*Task instructions*
Search the records below for "мэрии"; copy each line that has it.

Saved data entries:
* * * * *

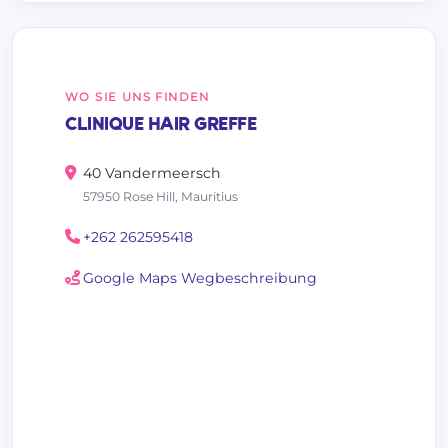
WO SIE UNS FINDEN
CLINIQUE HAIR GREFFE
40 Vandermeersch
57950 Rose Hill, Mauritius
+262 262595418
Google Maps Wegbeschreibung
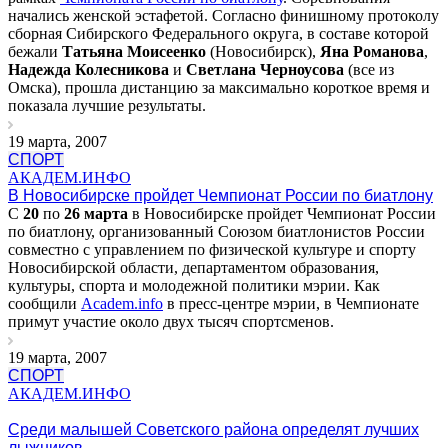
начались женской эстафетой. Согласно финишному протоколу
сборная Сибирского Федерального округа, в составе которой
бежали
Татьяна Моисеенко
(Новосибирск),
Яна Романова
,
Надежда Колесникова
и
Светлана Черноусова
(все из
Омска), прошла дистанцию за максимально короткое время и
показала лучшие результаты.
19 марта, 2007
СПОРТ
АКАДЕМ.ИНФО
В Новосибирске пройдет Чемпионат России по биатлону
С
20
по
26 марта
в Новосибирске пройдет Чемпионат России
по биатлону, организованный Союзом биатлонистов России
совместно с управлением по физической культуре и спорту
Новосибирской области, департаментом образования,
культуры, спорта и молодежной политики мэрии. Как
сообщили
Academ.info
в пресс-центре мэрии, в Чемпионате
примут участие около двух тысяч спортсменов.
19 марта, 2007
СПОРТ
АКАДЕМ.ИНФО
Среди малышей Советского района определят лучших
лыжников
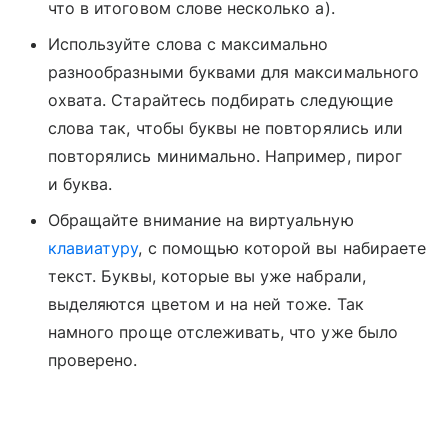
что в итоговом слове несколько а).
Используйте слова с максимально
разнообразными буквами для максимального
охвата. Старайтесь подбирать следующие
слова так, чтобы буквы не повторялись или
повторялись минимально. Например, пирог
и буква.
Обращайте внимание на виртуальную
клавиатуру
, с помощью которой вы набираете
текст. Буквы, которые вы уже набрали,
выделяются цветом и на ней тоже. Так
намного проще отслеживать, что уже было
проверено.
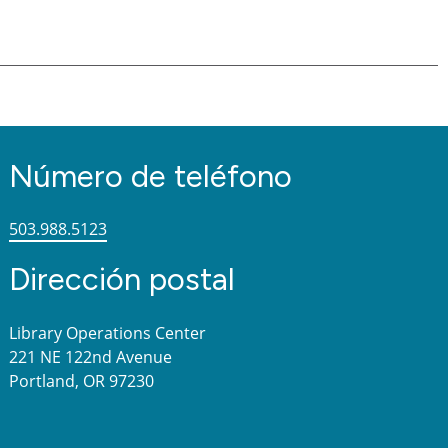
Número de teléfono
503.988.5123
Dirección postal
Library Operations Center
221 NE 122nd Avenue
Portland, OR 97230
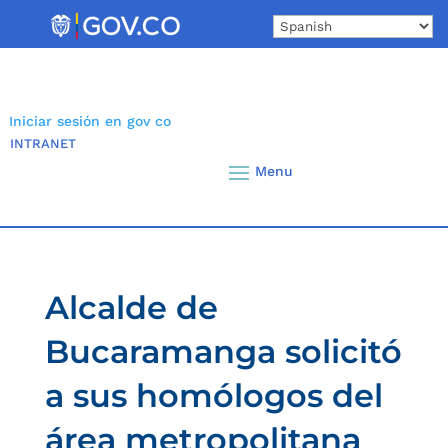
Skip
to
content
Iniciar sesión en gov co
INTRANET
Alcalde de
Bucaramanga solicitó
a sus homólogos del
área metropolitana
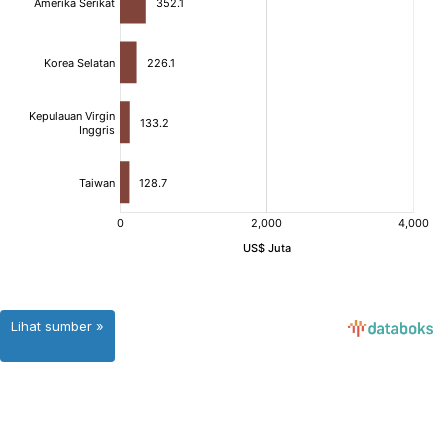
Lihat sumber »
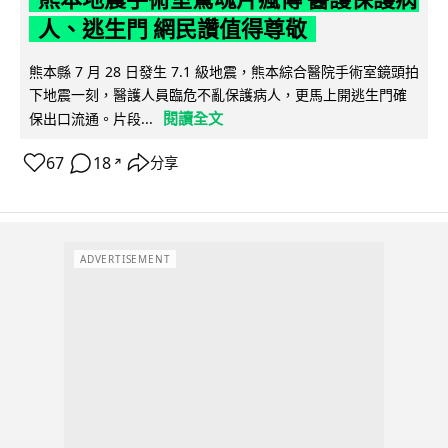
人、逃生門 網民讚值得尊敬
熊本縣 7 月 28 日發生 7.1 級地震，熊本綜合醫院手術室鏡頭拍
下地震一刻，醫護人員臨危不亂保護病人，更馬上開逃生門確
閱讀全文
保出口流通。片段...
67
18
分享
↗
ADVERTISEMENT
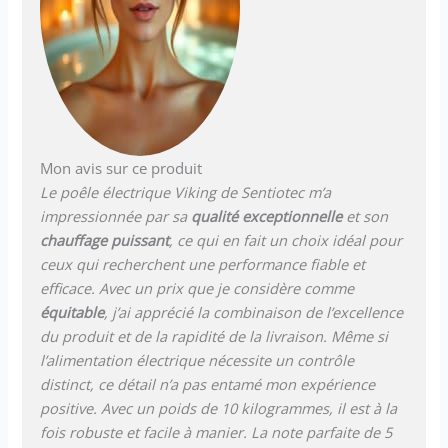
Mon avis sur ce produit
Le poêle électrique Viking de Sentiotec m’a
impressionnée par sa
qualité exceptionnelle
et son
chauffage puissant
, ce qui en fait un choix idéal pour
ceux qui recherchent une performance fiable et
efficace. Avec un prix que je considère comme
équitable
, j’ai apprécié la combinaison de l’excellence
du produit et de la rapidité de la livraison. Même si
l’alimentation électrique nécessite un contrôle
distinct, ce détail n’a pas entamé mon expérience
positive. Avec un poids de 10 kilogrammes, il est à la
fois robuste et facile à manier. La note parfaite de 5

* * * * *

*Answer to this problem*
культуры, спорта и молодежной политики мэрии. Как
в пресс-центре мэрии, в Чемпионате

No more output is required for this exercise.